If governments decide not to reduce benefits, they still can decrease their liability by increasing the amount of money they pay out each year. Right now, most governments are paying less than half of what they should.
Most of the nine governments studied by UB have adopted a “pay as you go” strategy limiting annual contribution to whatever is due that year.
Erie County and its new contract with county nurses provide one of the few bright spots in this ongoing debate. The agreement ensures that newly hired nurses no longer will receive fully paid health insurance in retirement.
On top of that, current nurses will pay 50 percent of their retiree health care costs. The one exception is county nurses who retire within the next five years.
“That’s the template for future negotiations,” County Executive Chris Collins said. “Call me an Indian giver, but that’s a promise we can’t afford to keep.”
The concessions came with a price, most notably a sizable pay increase for nurses.
“It sets a precedent,” said County Comptroller Mark C. Poloncarz. “I also think the other unions realize there have to be some changes.”

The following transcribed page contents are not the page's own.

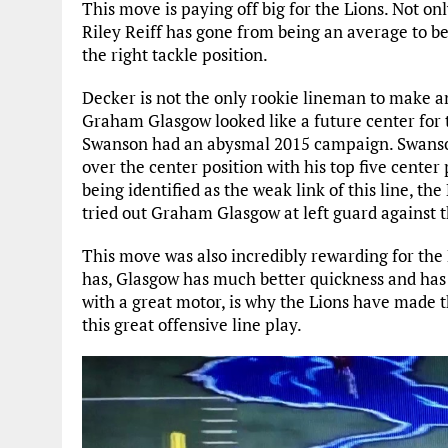
This move is paying off big for the Lions. Not onl
Riley Reiff has gone from being an average to be
the right tackle position.
Decker is not the only rookie lineman to make an
Graham Glasgow looked like a future center for 
Swanson had an abysmal 2015 campaign. Swanso
over the center position with his top five center
being identified as the weak link of this line, th
tried out Graham Glasgow at left guard against t
This move was also incredibly rewarding for th
has, Glasgow has much better quickness and has
with a great motor, is why the Lions have made 
this great offensive line play.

Joan Bender, head of CSEA Local 815, the county’s largest union, said her members understand the problem and at one point made a contract offer to the county that included retiree health care concessions.
Price tag rises
Collins claims the offer fell far short of what the county needs from its unions.
“They threw a lot of money at the nurses,” Bender said, “but there’s no way Mr. Collins can afford to buy us. Right now, we’re at a stalemate.”
The price tag, meanwhile, keeps rising.
“The potential costs of this have not woken people up yet,” said Robert Glaser, an accountant and chairman of Erie County’s control board.
“And,” he added, “hoping it goes away is not a strategy.”